***** RECORDS SUPPLIED

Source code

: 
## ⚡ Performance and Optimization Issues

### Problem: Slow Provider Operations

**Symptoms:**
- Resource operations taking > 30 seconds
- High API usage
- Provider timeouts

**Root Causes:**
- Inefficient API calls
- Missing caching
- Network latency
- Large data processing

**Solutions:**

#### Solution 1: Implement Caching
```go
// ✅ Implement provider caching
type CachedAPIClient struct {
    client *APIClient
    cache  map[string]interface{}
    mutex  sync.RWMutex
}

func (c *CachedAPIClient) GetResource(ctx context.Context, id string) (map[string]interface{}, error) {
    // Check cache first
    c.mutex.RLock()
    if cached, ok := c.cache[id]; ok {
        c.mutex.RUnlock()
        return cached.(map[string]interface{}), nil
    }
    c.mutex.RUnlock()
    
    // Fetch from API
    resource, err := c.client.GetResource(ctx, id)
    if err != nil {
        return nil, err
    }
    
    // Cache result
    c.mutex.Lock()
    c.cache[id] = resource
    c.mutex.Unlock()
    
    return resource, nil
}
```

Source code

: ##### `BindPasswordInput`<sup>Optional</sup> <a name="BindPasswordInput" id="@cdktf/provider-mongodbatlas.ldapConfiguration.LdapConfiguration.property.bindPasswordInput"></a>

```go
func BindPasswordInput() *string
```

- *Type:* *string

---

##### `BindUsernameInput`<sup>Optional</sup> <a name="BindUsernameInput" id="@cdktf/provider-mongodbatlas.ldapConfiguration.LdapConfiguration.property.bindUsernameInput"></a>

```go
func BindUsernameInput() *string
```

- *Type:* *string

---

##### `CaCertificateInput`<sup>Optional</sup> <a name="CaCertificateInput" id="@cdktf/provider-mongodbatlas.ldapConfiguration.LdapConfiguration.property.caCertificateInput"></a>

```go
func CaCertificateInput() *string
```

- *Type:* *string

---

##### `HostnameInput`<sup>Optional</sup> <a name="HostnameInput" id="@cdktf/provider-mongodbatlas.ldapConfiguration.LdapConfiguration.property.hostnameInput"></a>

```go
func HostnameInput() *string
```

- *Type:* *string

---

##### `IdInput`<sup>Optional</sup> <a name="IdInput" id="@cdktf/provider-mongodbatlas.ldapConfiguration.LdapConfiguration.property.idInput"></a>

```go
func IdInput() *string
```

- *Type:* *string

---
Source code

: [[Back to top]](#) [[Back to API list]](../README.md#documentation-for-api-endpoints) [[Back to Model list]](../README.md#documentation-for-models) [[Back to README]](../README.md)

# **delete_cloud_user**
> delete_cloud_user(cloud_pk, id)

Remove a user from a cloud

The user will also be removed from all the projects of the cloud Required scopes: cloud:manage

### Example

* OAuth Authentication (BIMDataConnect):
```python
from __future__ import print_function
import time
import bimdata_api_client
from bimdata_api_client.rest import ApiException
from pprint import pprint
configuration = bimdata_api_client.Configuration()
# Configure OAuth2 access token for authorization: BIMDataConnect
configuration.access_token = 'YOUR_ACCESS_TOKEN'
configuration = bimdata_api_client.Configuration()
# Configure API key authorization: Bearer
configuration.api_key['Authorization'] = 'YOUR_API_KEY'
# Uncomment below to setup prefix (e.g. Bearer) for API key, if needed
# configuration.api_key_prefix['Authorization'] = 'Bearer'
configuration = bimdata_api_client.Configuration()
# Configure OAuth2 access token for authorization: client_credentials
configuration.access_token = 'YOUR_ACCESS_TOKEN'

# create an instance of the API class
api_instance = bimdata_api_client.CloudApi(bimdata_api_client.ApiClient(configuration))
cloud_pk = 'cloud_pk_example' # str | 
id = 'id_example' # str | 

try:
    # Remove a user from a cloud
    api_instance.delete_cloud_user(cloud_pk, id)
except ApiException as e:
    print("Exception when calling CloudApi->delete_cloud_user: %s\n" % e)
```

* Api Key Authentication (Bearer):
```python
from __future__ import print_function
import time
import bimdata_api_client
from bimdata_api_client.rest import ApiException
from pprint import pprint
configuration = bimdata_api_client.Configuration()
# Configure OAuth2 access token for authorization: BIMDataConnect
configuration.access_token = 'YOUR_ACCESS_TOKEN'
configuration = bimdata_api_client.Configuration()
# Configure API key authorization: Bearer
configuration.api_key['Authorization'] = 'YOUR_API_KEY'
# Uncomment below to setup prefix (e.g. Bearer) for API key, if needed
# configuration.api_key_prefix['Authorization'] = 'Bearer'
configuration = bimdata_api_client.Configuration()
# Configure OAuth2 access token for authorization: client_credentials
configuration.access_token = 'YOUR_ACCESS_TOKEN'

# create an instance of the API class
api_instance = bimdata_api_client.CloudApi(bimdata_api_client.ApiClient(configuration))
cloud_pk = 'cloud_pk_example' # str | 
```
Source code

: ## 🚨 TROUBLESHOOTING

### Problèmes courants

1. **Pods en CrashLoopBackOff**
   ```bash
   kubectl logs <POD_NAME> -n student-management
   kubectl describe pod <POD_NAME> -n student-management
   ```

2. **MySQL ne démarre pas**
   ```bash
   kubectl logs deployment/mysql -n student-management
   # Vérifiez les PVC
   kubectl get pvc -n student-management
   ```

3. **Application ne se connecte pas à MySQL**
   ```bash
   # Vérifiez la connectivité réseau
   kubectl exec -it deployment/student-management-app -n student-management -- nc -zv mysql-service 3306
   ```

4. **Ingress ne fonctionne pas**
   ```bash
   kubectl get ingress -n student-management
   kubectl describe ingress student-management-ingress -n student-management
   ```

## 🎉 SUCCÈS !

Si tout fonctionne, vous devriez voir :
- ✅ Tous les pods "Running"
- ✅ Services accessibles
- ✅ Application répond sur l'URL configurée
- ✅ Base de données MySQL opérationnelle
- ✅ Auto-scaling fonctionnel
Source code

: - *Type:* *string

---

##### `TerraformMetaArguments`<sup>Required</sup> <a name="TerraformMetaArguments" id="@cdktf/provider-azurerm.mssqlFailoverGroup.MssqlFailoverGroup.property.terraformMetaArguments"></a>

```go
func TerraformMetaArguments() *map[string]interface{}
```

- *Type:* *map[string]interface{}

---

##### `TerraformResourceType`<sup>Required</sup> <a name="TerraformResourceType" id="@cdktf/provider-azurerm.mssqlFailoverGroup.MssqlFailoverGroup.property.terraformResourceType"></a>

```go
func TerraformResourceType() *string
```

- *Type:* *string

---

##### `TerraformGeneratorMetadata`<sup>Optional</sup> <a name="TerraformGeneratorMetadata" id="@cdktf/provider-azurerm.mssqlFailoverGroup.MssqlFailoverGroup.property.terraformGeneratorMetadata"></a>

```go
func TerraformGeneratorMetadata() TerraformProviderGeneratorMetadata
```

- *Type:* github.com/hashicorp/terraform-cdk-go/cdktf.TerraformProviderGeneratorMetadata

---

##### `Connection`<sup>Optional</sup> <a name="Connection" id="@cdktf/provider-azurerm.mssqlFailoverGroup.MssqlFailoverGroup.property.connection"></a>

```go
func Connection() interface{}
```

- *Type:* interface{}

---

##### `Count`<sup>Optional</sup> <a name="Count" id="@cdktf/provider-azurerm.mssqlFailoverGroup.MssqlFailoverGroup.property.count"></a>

**********

— YOUR GOAL —
Looking over the entries above, how many lines contain the string "interface"? State the number and nothing else.

— WRITTEN SOLUTION —
7